Ireland has a proud history in New York Yacht Club’s biennial Invitational Cup, with Irish participation from the very start and a podium result in 2019.

In 2009, two Irish Clubs,  Royal St. George in Dun Laoghaire and Royal Cork in Crosshaven, entered into New York's newest sailing competition that was reminiscent of Newport’s America’s Cup days when 19 yacht club teams from 14 nations descended on this “City by the Sea”.

The Rolex New York Yacht Club Invitational Cup is a competition between yacht clubs, with strict eligibility rules ensuring that each team is comprised exclusively of amateur sailors.

The competition, which was first run in 2009, has drawn entries from 49 clubs from 22 nations on all six inhabited continents.
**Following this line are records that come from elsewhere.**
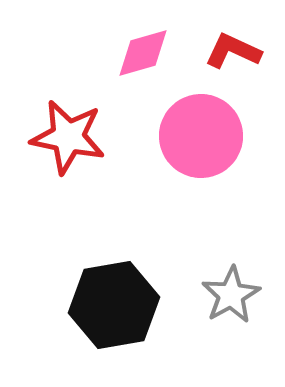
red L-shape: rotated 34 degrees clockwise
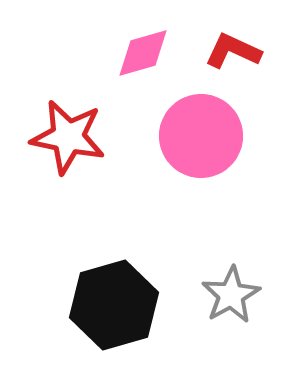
black hexagon: rotated 6 degrees counterclockwise
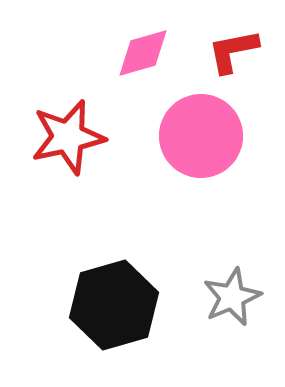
red L-shape: rotated 36 degrees counterclockwise
red star: rotated 24 degrees counterclockwise
gray star: moved 1 px right, 2 px down; rotated 6 degrees clockwise
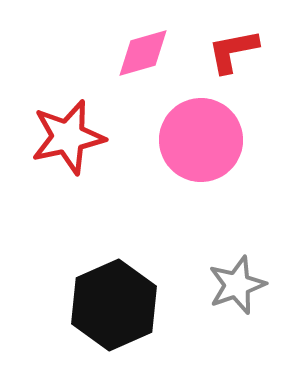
pink circle: moved 4 px down
gray star: moved 5 px right, 12 px up; rotated 4 degrees clockwise
black hexagon: rotated 8 degrees counterclockwise
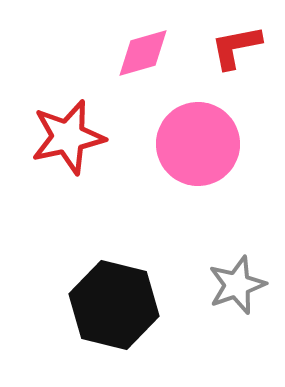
red L-shape: moved 3 px right, 4 px up
pink circle: moved 3 px left, 4 px down
black hexagon: rotated 22 degrees counterclockwise
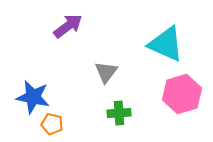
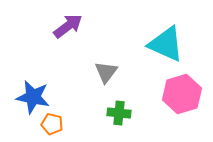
green cross: rotated 10 degrees clockwise
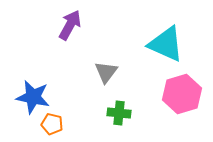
purple arrow: moved 2 px right, 1 px up; rotated 24 degrees counterclockwise
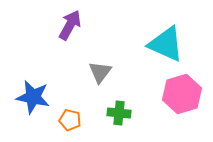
gray triangle: moved 6 px left
orange pentagon: moved 18 px right, 4 px up
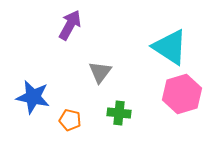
cyan triangle: moved 4 px right, 3 px down; rotated 9 degrees clockwise
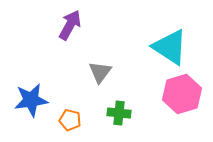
blue star: moved 2 px left, 3 px down; rotated 20 degrees counterclockwise
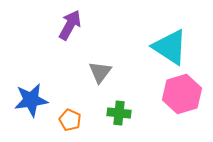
orange pentagon: rotated 10 degrees clockwise
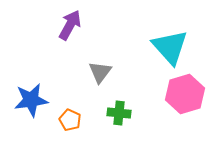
cyan triangle: rotated 15 degrees clockwise
pink hexagon: moved 3 px right
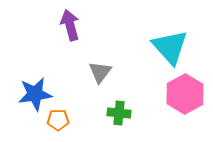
purple arrow: rotated 44 degrees counterclockwise
pink hexagon: rotated 12 degrees counterclockwise
blue star: moved 4 px right, 6 px up
orange pentagon: moved 12 px left; rotated 25 degrees counterclockwise
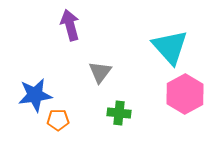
blue star: moved 1 px down
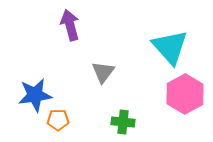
gray triangle: moved 3 px right
green cross: moved 4 px right, 9 px down
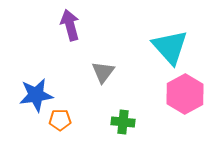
blue star: moved 1 px right
orange pentagon: moved 2 px right
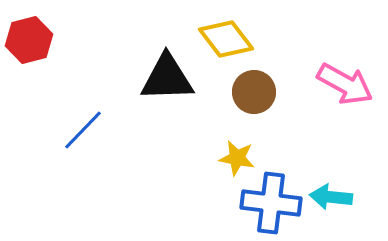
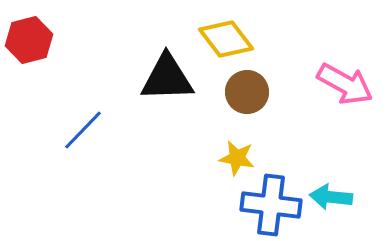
brown circle: moved 7 px left
blue cross: moved 2 px down
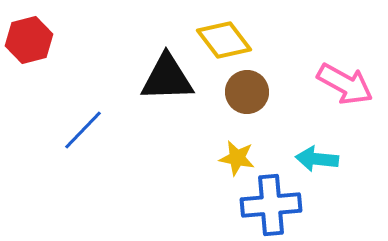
yellow diamond: moved 2 px left, 1 px down
cyan arrow: moved 14 px left, 38 px up
blue cross: rotated 12 degrees counterclockwise
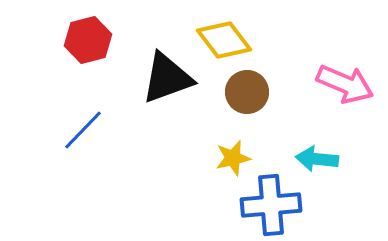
red hexagon: moved 59 px right
black triangle: rotated 18 degrees counterclockwise
pink arrow: rotated 6 degrees counterclockwise
yellow star: moved 4 px left; rotated 24 degrees counterclockwise
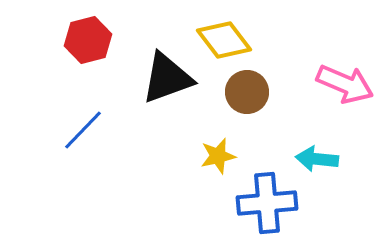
yellow star: moved 15 px left, 2 px up
blue cross: moved 4 px left, 2 px up
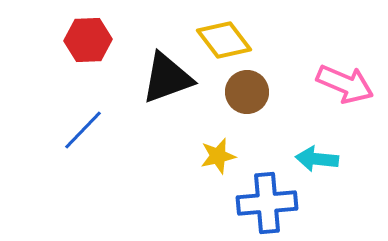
red hexagon: rotated 12 degrees clockwise
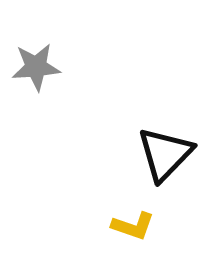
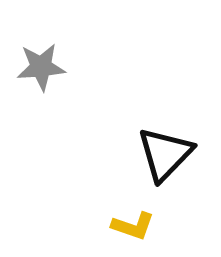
gray star: moved 5 px right
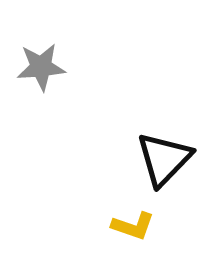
black triangle: moved 1 px left, 5 px down
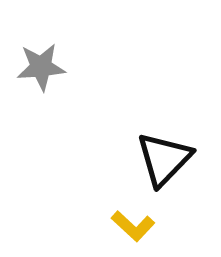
yellow L-shape: rotated 24 degrees clockwise
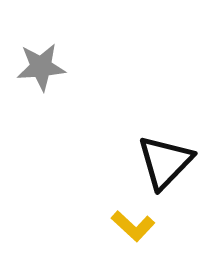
black triangle: moved 1 px right, 3 px down
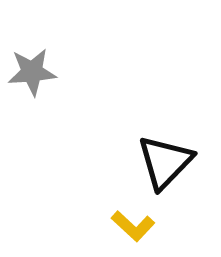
gray star: moved 9 px left, 5 px down
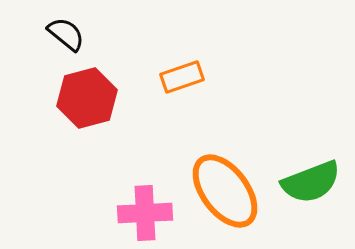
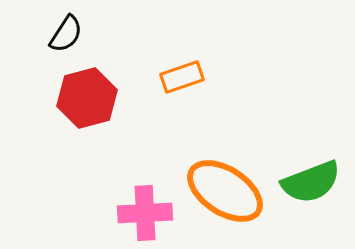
black semicircle: rotated 84 degrees clockwise
orange ellipse: rotated 20 degrees counterclockwise
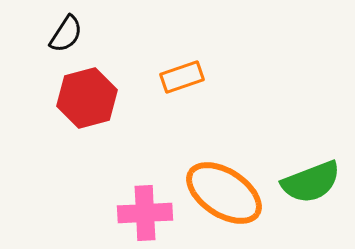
orange ellipse: moved 1 px left, 2 px down
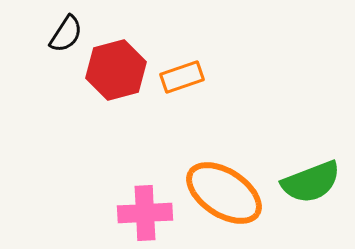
red hexagon: moved 29 px right, 28 px up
The New York Yacht Club won the inaugural event in 2009, with the Royal Canadian Yacht Club winning in 2011 and 2013, England's Royal Thames Yacht Club winning in 2015 and Southern Yacht Club from New Orleans winning in 2017.

In 2019 the regatta was sailed for the first time in the New York Yacht Club’s fleet of IC37 yachts, and Royal Sydney Yacht Squadron, from Australia, became the first Southern Hemisphere club to win the trophy. And it was in this edition that Anthony O’Leary’s Royal Cork team took the bronze medal.